University of Connecticut (UConn) researchers have discovered human DNA contamination in international genome databases, raising concerns among the scientific community about current standards for validation of sequencing data.
The team, led by UConn associate professor of molecular and cell biology Rachel O’Neill, searched for AluY—a primate-specific sequence—in 2749 nonprimate sequencing data and genome assemblies from the National Center Biotechnology Information, Ensembl, the Joint Genome Institute (JGI), and the University of California, Santa Cruz (UCSC) databases. They found the primate-specific sequence in 492 of the analyzed non-primate data sets.
Since these findings reveal only the contamination of AluY, O’Neill believes that more contamination could be discovered if these databases were screened for other primate-specific sequences.
In response to O’Neill’s paper, the NCBI issued a statement stating that the paper overestimates the severity of the contamination problem.
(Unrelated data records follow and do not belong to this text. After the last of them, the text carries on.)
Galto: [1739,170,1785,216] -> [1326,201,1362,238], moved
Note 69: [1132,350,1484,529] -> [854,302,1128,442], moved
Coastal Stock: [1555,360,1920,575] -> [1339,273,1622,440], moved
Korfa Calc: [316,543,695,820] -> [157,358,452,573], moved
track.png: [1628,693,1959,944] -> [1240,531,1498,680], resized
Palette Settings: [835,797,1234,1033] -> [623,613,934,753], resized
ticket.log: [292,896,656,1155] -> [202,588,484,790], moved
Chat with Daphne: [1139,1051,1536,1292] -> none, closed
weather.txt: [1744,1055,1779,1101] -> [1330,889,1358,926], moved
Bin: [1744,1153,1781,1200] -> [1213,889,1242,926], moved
The response explains that the O’Neill’s team used data from unscreened, preliminary databases and that the amount of contamination in most screened databases is so small that those sequences would most likely not contribute to a resulting gene model. But the NCBI still cautions researchers to consider sequence contamination when interpreting results to avoid confusion in evolutionary and comparatives studies.
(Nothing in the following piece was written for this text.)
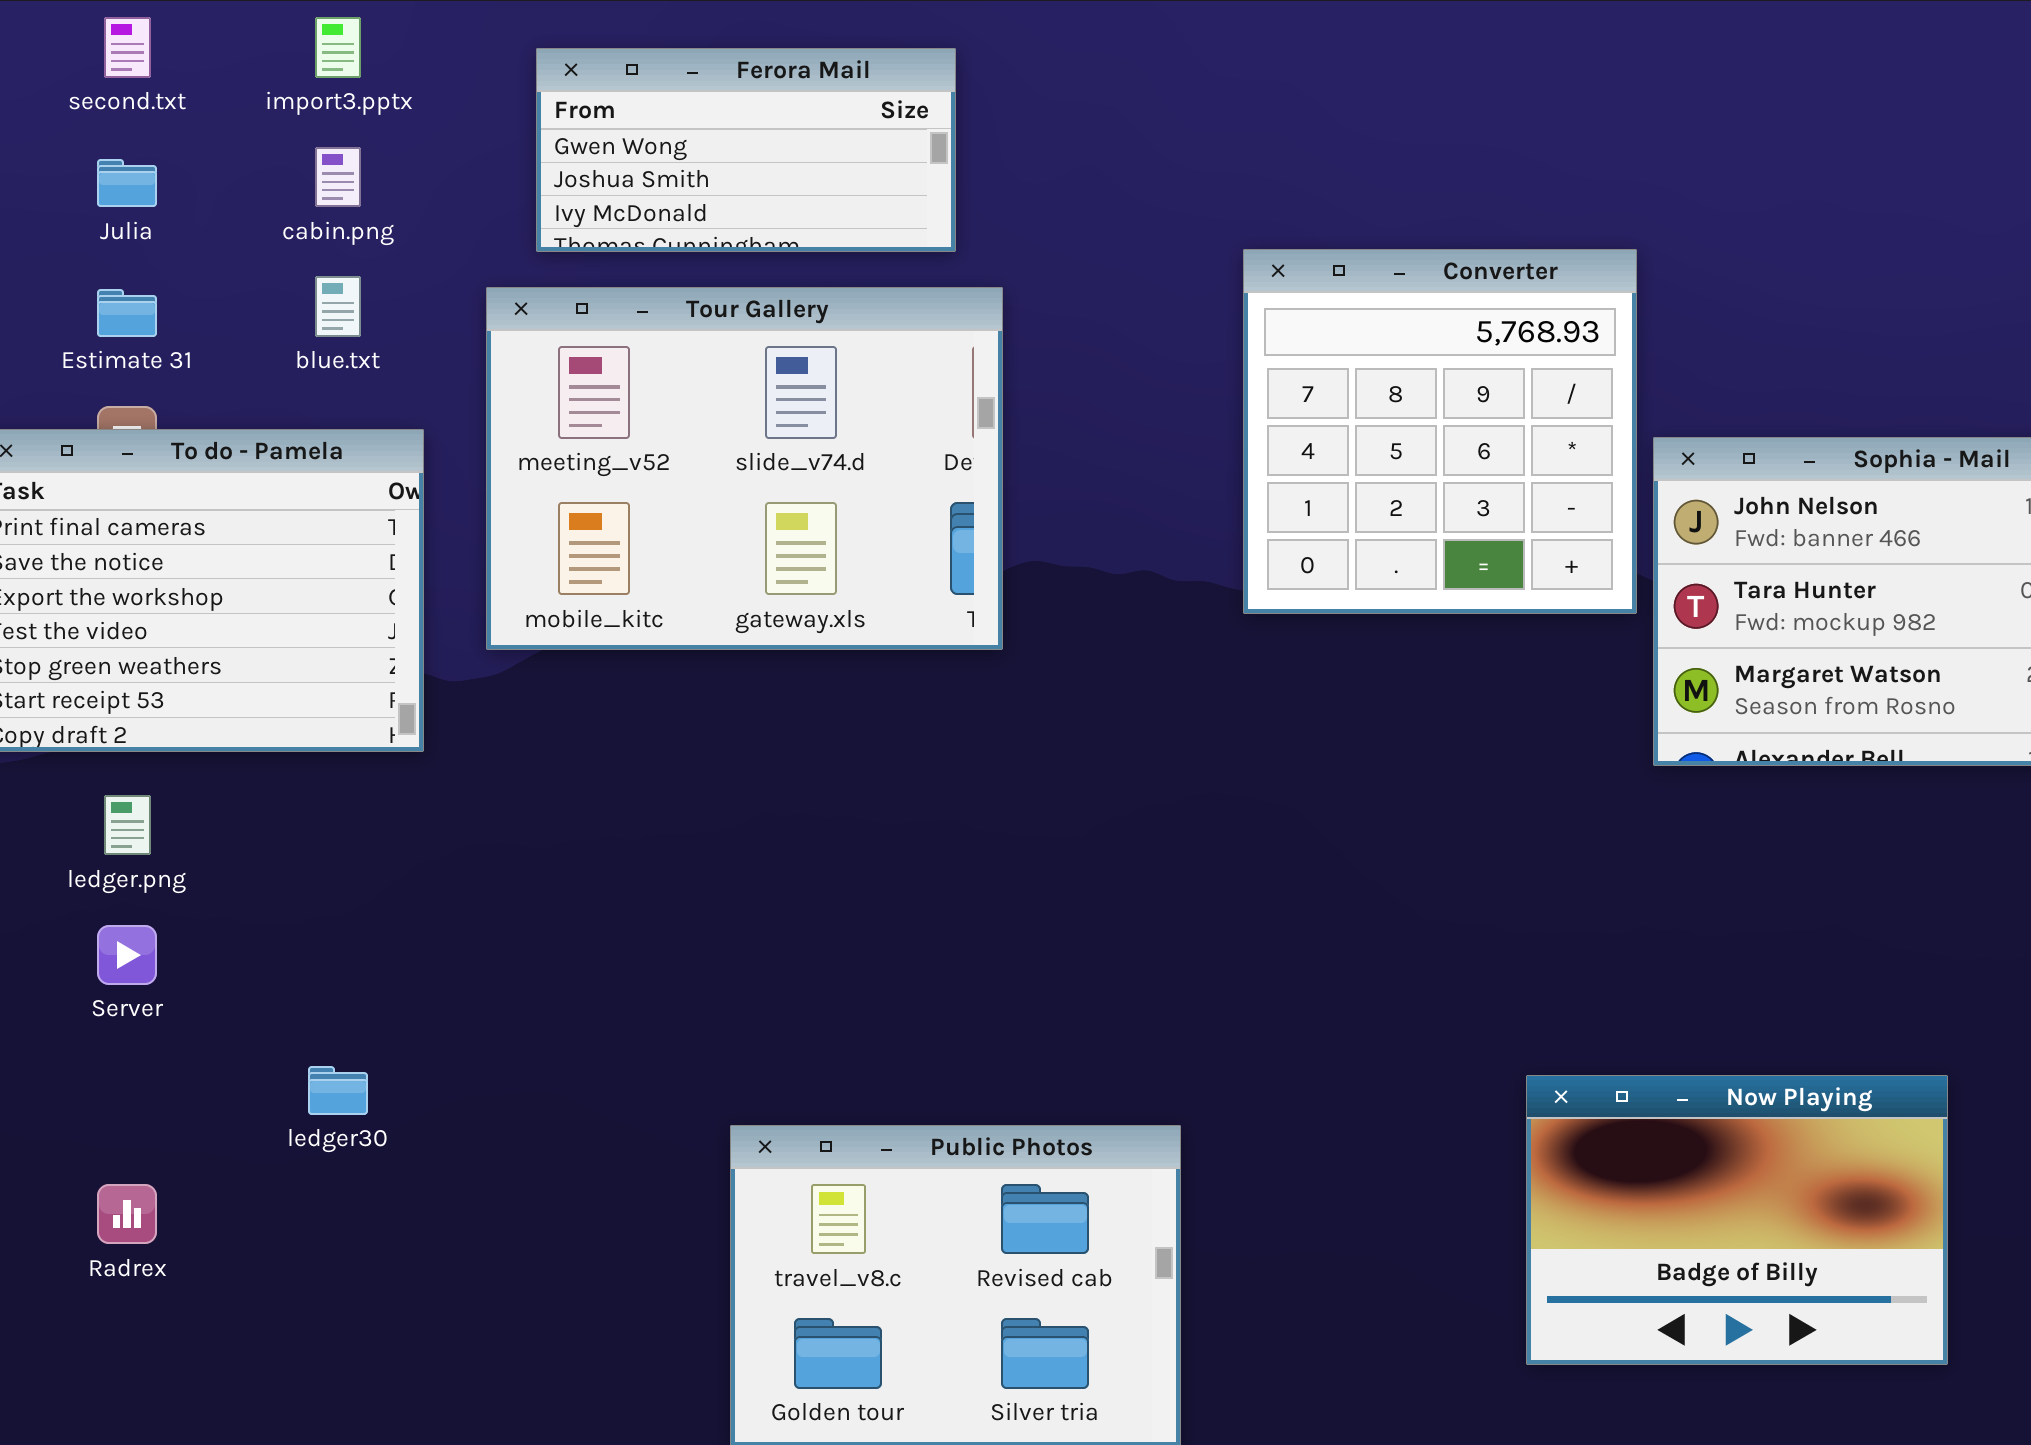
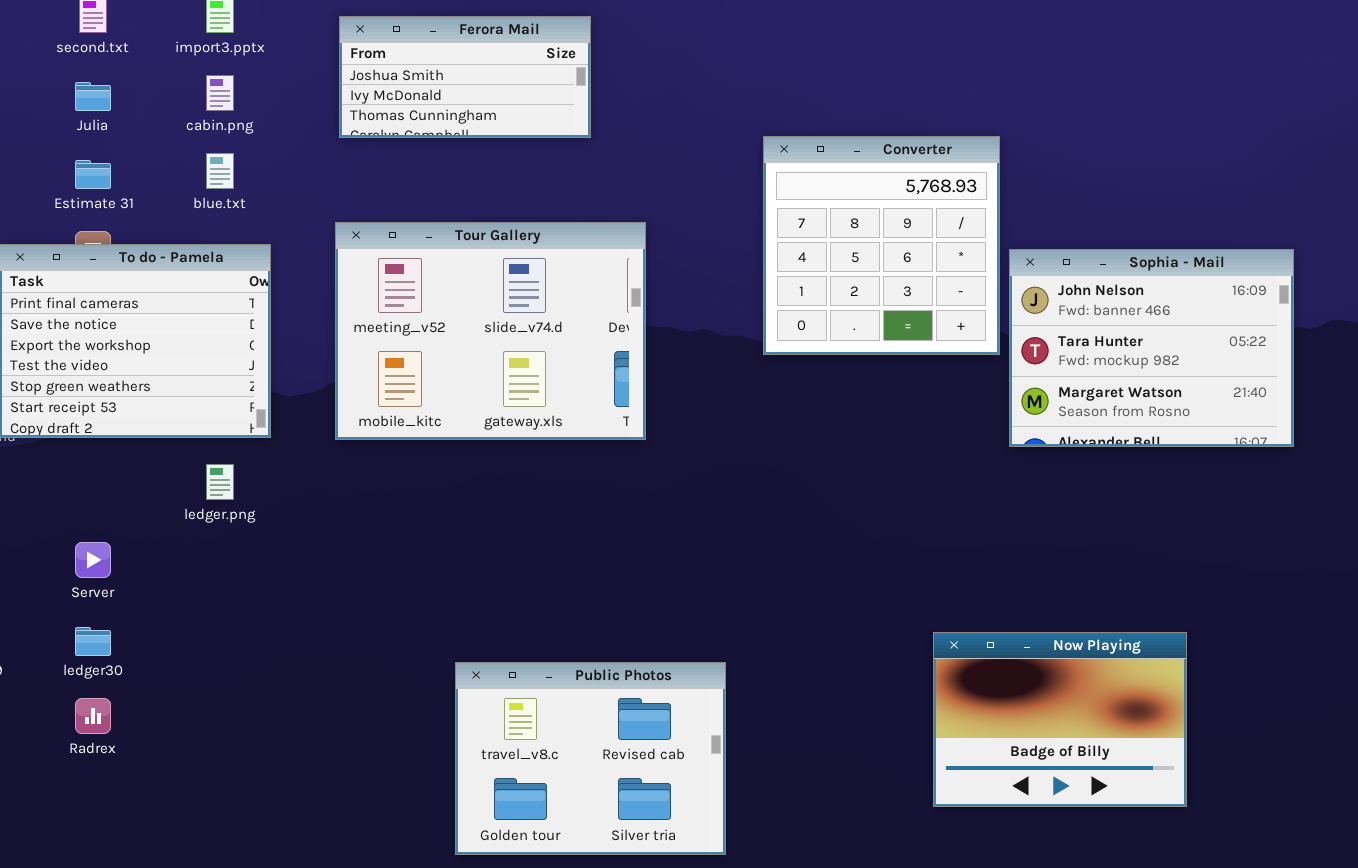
Ferora Mail: [536,48,956,252] -> [339,16,591,138], scrolled down 1 row
Tour Gallery: [486,287,1003,650] -> [335,222,646,440], moved
ledger.png: [104,795,151,855] -> [206,464,234,500], moved
ledger30: [308,1066,368,1115] -> [75,627,111,656], moved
After publishing her findings, O’Neill has been contacted by dozens of researchers who have spent time and money tracking sequences that were later found to be contaminated. “People must be aware that this is happening,” said O’Neill. Because most researchers validate their findings, O’Neill believes that existing research based on these contaminated databases may be largely unaffected.
The contamination, however small, could have come from DNA sequencing libraries handlers or tissue contamination. “[Contamination] could happen in many different ways,” said O’Neill. “So many different labs and so much effort is put into these genome sequencing initiatives that it’s virtually impossible to figure out how it actually happened.”
While computational filters designed to identify contaminants are often effective, it is almost impossible to identify or quantify the amount of human DNA contamination in human sequencing data sets. As clinical sequencing becomes more common, scientists cannot rely on these limited filters to screen contaminants.
Higher standards and protocols for handling genome samples are necessary to eliminate contamination at its source, says O’Neill. And such protocols are possible. For example, O’Neill’s group found 172 influenza genomes that were wholly uncontaminated. She believes that because the researchers were working with an infectious agent, they took extreme care in sample handling, reducing the risk of contamination.
“The care that goes into handling those samples is so extreme and that’s the kind of care that needs to be applied [to all samples],” says O’Neill.
The paper, “Abundant human DNA contamination identified in non-primate genome databases,” was published 16 Feb. 2011 in Plos One.